> _Your assignment_
Leaving out all images, return the entries below exactly.

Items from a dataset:
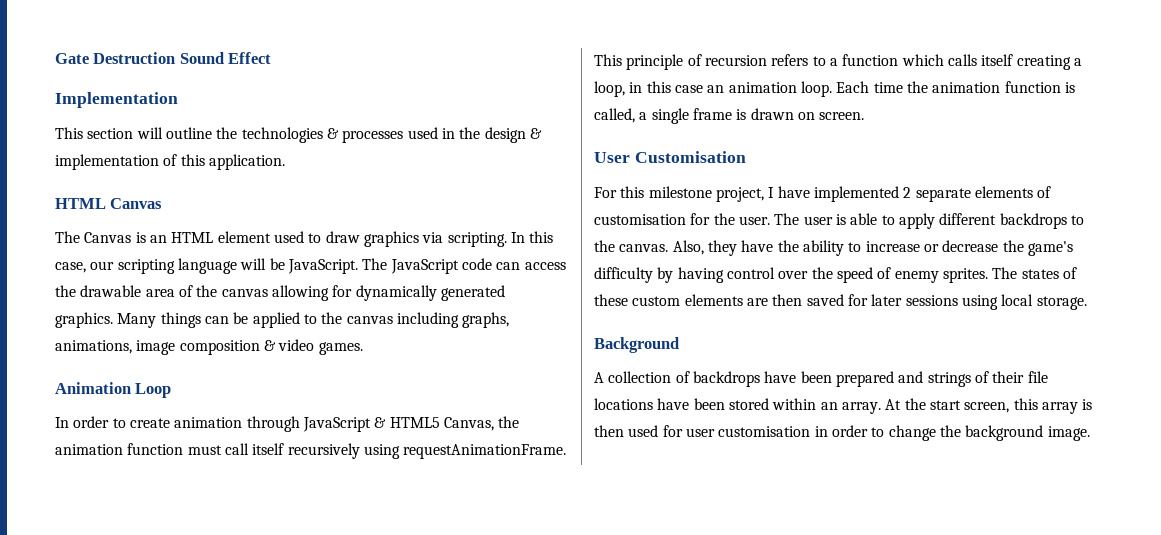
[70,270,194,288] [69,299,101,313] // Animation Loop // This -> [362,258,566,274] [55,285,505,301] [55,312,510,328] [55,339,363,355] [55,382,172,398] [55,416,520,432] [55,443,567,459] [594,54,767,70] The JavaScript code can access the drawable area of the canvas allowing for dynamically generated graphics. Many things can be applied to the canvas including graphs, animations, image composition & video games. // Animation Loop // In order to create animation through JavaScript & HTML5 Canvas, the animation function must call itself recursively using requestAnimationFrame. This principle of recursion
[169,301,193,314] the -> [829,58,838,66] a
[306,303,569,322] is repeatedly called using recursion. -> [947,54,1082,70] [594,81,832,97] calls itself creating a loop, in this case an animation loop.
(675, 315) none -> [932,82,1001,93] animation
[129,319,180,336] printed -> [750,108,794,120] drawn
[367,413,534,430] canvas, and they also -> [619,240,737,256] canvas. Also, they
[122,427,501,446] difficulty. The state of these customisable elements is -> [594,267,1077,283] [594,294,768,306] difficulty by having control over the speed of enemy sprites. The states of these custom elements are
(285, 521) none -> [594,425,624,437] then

> _Written reply_
[70,270,194,288] [69,299,101,313] // Animation Loop // This -> [362,258,566,274] [55,285,505,301] [55,312,510,328] [55,339,363,355] [55,382,172,398] [55,416,520,432] [55,443,567,459] [594,54,767,70] The JavaScript code can access the drawable area of the canvas allowing for dynamically generated graphics. Many things can be applied to the canvas including graphs, animations, image composition & video games. // Animation Loop // In order to create animation through JavaScript & HTML5 Canvas, the animation function must call itself recursively using requestAnimationFrame. This principle of recursion
[169,301,193,314] the -> [829,58,838,66] a
[306,303,569,322] is repeatedly called using recursion. -> [947,54,1082,70] [594,81,832,97] calls itself creating a loop, in this case an animation loop.
(675, 315) none -> [932,82,1001,93] animation
[129,319,180,336] printed -> [750,108,794,120] drawn
[367,413,534,430] canvas, and they also -> [619,240,737,256] canvas. Also, they
[122,427,501,446] difficulty. The state of these customisable elements is -> [594,267,1077,283] [594,294,768,306] difficulty by having control over the speed of enemy sprites. The states of these custom elements are
(285, 521) none -> [594,425,624,437] then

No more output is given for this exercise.